● **Problem to work on**: Can you retype every line of the material below, keeping each character, spacing, and punctuation mark unchanged?

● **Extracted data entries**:
··········

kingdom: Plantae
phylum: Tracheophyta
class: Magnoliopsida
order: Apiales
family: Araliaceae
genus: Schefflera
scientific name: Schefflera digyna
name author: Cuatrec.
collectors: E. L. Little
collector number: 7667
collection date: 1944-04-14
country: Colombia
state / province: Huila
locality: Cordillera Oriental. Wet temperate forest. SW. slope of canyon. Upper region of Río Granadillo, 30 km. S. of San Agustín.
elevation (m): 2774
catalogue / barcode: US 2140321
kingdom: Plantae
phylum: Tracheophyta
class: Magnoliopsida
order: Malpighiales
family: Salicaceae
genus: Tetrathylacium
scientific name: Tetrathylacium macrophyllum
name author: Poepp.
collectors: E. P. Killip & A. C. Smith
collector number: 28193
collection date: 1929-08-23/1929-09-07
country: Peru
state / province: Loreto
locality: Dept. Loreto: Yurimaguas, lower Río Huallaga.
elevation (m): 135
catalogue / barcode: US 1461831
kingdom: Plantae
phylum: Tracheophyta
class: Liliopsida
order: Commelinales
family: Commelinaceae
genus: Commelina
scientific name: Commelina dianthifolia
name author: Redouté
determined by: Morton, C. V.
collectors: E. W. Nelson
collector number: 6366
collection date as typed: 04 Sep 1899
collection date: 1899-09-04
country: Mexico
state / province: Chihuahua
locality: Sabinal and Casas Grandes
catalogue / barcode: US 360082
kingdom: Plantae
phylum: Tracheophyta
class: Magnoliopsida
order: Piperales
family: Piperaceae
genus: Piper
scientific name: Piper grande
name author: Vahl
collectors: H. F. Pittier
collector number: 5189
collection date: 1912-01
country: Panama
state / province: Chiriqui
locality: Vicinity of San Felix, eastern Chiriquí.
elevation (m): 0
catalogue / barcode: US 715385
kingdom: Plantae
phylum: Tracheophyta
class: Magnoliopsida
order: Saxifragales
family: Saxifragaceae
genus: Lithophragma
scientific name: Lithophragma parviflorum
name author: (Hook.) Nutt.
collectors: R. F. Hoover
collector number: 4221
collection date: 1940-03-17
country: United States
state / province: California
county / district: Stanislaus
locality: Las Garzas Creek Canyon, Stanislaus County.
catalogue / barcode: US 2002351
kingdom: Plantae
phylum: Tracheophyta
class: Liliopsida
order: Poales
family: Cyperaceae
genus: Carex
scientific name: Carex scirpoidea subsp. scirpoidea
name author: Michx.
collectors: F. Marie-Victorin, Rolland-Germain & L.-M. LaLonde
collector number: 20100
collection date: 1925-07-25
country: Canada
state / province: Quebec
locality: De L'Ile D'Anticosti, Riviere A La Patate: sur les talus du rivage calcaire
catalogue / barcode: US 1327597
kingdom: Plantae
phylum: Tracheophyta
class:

··········

● **The response**:
kingdom: Plantae
phylum: Tracheophyta
class: Magnoliopsida
order: Apiales
family: Araliaceae
genus: Schefflera
scientific name: Schefflera digyna
name author: Cuatrec.
collectors: E. L. Little
collector number: 7667
collection date: 1944-04-14
country: Colombia
state / province: Huila
locality: Cordillera Oriental. Wet temperate forest. SW. slope of canyon. Upper region of Río Granadillo, 30 km. S. of San Agustín.
elevation (m): 2774
catalogue / barcode: US 2140321
kingdom: Plantae
phylum: Tracheophyta
class: Magnoliopsida
order: Malpighiales
family: Salicaceae
genus: Tetrathylacium
scientific name: Tetrathylacium macrophyllum
name author: Poepp.
collectors: E. P. Killip & A. C. Smith
collector number: 28193
collection date: 1929-08-23/1929-09-07
country: Peru
state / province: Loreto
locality: Dept. Loreto: Yurimaguas, lower Río Huallaga.
elevation (m): 135
catalogue / barcode: US 1461831
kingdom: Plantae
phylum: Tracheophyta
class: Liliopsida
order: Commelinales
family: Commelinaceae
genus: Commelina
scientific name: Commelina dianthifolia
name author: Redouté
determined by: Morton, C. V.
collectors: E. W. Nelson
collector number: 6366
collection date as typed: 04 Sep 1899
collection date: 1899-09-04
country: Mexico
state / province: Chihuahua
locality: Sabinal and Casas Grandes
catalogue / barcode: US 360082
kingdom: Plantae
phylum: Tracheophyta
class: Magnoliopsida
order: Piperales
family: Piperaceae
genus: Piper
scientific name: Piper grande
name author: Vahl
collectors: H. F. Pittier
collector number: 5189
collection date: 1912-01
country: Panama
state / province: Chiriqui
locality: Vicinity of San Felix, eastern Chiriquí.
elevation (m): 0
catalogue / barcode: US 715385
kingdom: Plantae
phylum: Tracheophyta
class: Magnoliopsida
order: Saxifragales
family: Saxifragaceae
genus: Lithophragma
scientific name: Lithophragma parviflorum
name author: (Hook.) Nutt.
collectors: R. F. Hoover
collector number: 4221
collection date: 1940-03-17
country: United States
state / province: California
county / district: Stanislaus
locality: Las Garzas Creek Canyon, Stanislaus County.
catalogue / barcode: US 2002351
kingdom: Plantae
phylum: Tracheophyta
class: Liliopsida
order: Poales
family: Cyperaceae
genus: Carex
scientific name: Carex scirpoidea subsp. scirpoidea
name author: Michx.
collectors: F. Marie-Victorin, Rolland-Germain & L.-M. LaLonde
collector number: 20100
collection date: 1925-07-25
country: Canada
state / province: Quebec
locality: De L'Ile D'Anticosti, Riviere A La Patate: sur les talus du rivage calcaire
catalogue / barcode: US 1327597
kingdom: Plantae
phylum: Tracheophyta
class:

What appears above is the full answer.